Deux ans après le retour de la goélette Tara qui a parcouru entre 2009 et 2013 tous les océans du globe pour récolter des échantillons de plancton, les scientifiques des 18 laboratoires de recherches internationaux réunis dans cette aventure savent que leurs trouvailles vont révolutionner les connaissances sur cet écosystème mal connu et pourtant décisif pour la planète. « Nous avons désormais la description la plus complète faite jusqu’à présent des organismes planctoniques, de leur patrimoine génétique, des interactions entre eux, ainsi que de l’influence du climat et des courants sur eux », annonce Chris Bowler, directeur de recherche CNRS, l’un des coordinateurs scientifiques de Tara océans.
Un jeu immense de virus et de bactéries
Pour publier les cinq articles de Science, une partie des 35 000 échantillons, récoltés dans 210 endroits du globe, ont été passés à la moulinette du séquençage génomique. Ainsi, les scientifiques se sont d’ores et déjà attaqués à certaines catégories d’habitants de la grande communauté planctonique. En premier lieu, les virus, organismes les plus petits, de l’ordre de quelques dizaines de nanomètres, et les plus abondants, à hauteur d’un à cent milliards par litre d’eau de mer. « Ces virus ont un rôle dans le contrôle des populations de bactéries et donc un rôle global dans l’écologie des océans », explique Patrick Wincker, directeur du Genoscope-Centre national de séquençage, coordinateur de la partie génomique de Tara. « Le jeu de données virales que nous avons pu réunir est 200 fois plus grand que le plus grand jeu existant, explique Patrick Wincker. Et plus de 99% de ces génomes viraux sont totalement nouveaux. »

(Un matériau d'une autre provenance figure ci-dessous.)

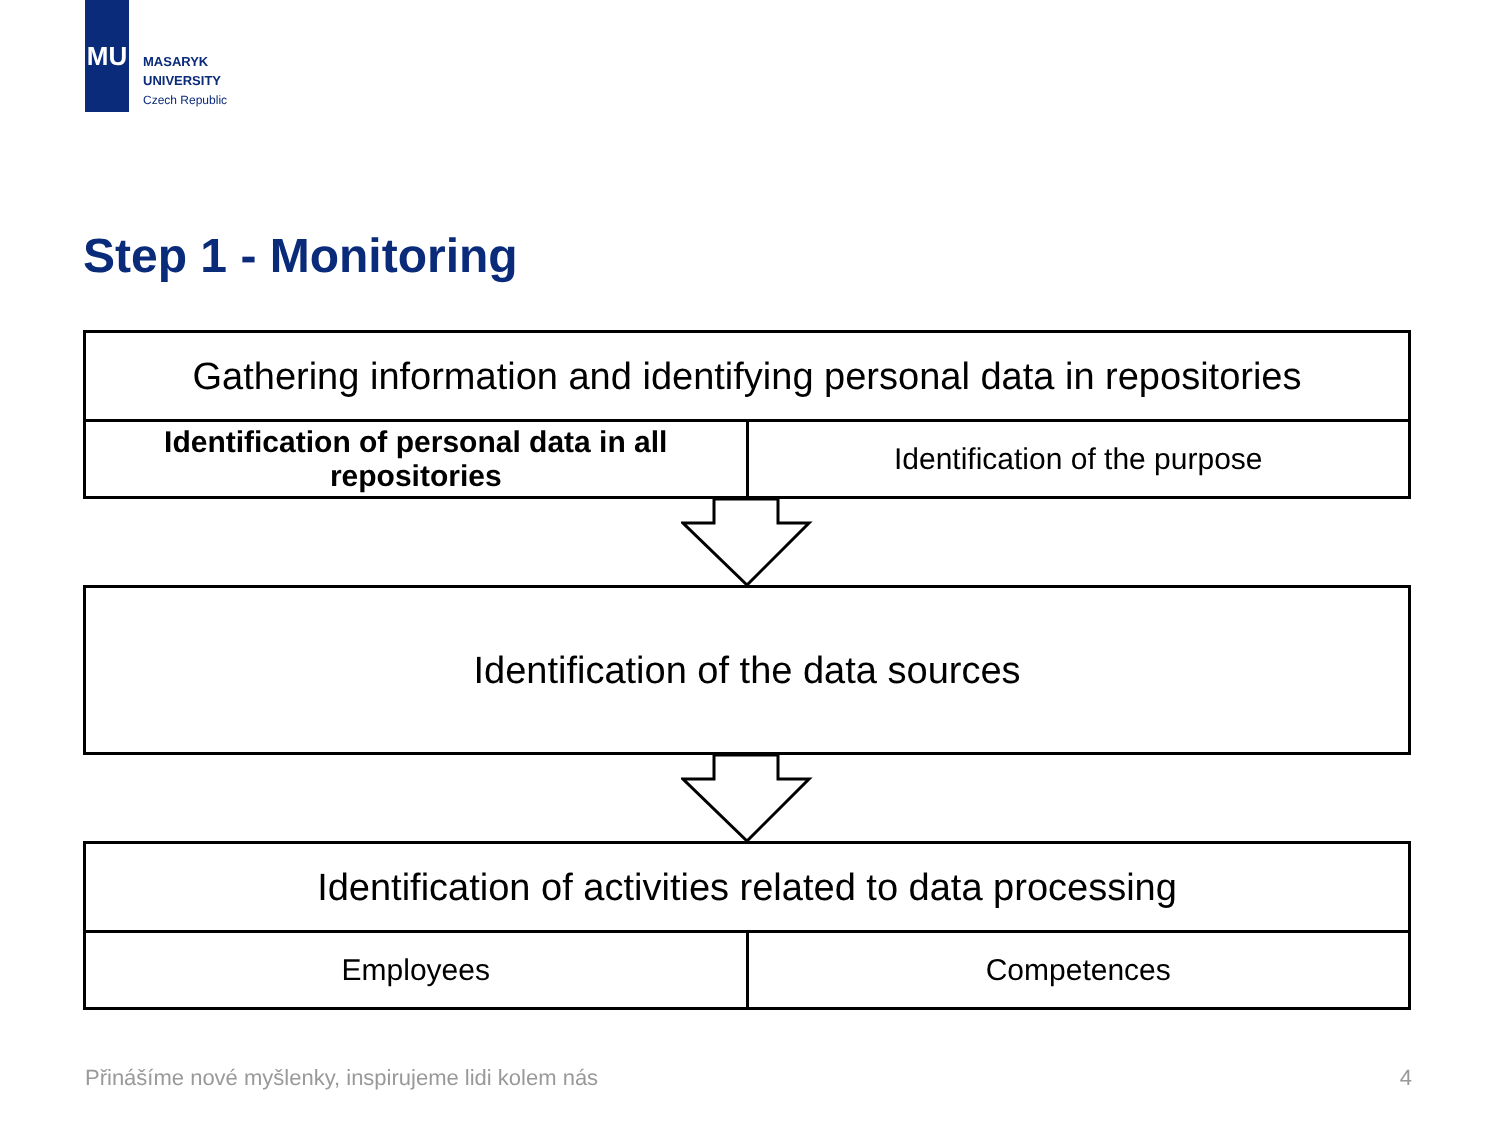MU
MASARYK
UNIVERSITY
Czech Republic
Step 1 - Monitoring
| Gathering information and identifying personal data in repositories | |
| Identification of personal data in all repositories | Identification of the purpose |
| Identification of the data sources |
| Identification of activities related to data processing | |
| Employees | Competences |
Přinášíme nové myšlenky, inspirujeme lidi kolem nás 4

En second lieu, les bactéries dont le rôle dans le processus de photosynthèse, de dégradation de la matière organique, de fixation du CO2 et de l’azote, est capital. Là encore, la récolte de Tara change l’échelle des connaissances. « Nous avons pu réunir une collection de 40 millions de gènes différents pour plusieurs dizaines de milliers d’espèces, dont plus de 80% de nouveaux », précise Patrick Wincker. Pour les bactéries comme pour les microbes, les premières analyses révèlent également que la température de l’eau est un facteur déterminant de la composition de ces communautés microbiennes. Le changement climatique pourrait donc affecter ces équilibres.
« La classe moyenne du plancton »
D’autres équipes se sont penchées sur les protistes, des organismes unicellulaires très complexes, la « classe moyenne du plancton, totalement ignorées par les biologistes », précise Colomban de Vargas, directeur de recherche CNRS à la station biologique de Roscoff (Finistère). Le séquençage d’un milliard de codes-barres génétiques a permis de dresser une photo de famille inédite. Des chercheurs ont, de leur côté, dessiné une cartographie globale des interactions entre espèces de plancton. Les modèles qu’ils ont créés ont pu être confirmés par les échantillons de Tara. Enfin, l’équipe coordonnée par l’océanographe italien Daniele Iudicone a fourni une première description des communautés planctoniques de part et d’autre d’un goulet d’étranglement planctonique, situé à la pointe de l’Afrique du Sud, un mécanisme clé de la machinerie climatique de la planète.
Ces cinq premiers articles ont réuni plus de 258 contributeurs et ne sont que le début de plusieurs années – peut-être plusieurs décennies – de recherche. « Nous recevons déjà des appels de laboratoires du monde entier », se réjouit Patrick Wincker, directeur du Genoscope. Les données de Tara océans sont en effet désormais publiques et disponibles pour toute la communauté scientifique internationale. De quoi turbiner pour les biologistes, les océanographes, mais aussi les écologues et les climatologues. « Un tel échantillonnage et un tel séquençage, personne ne l’a jamais fait auparavant, biche Eric Karsenti, codirecteur de Tara océans. Avec ce matériel, des modèles prédictifs vont pouvoir être élaborés pour dire comment ces écosystèmes vont changer sous l’effet du changement climatique. »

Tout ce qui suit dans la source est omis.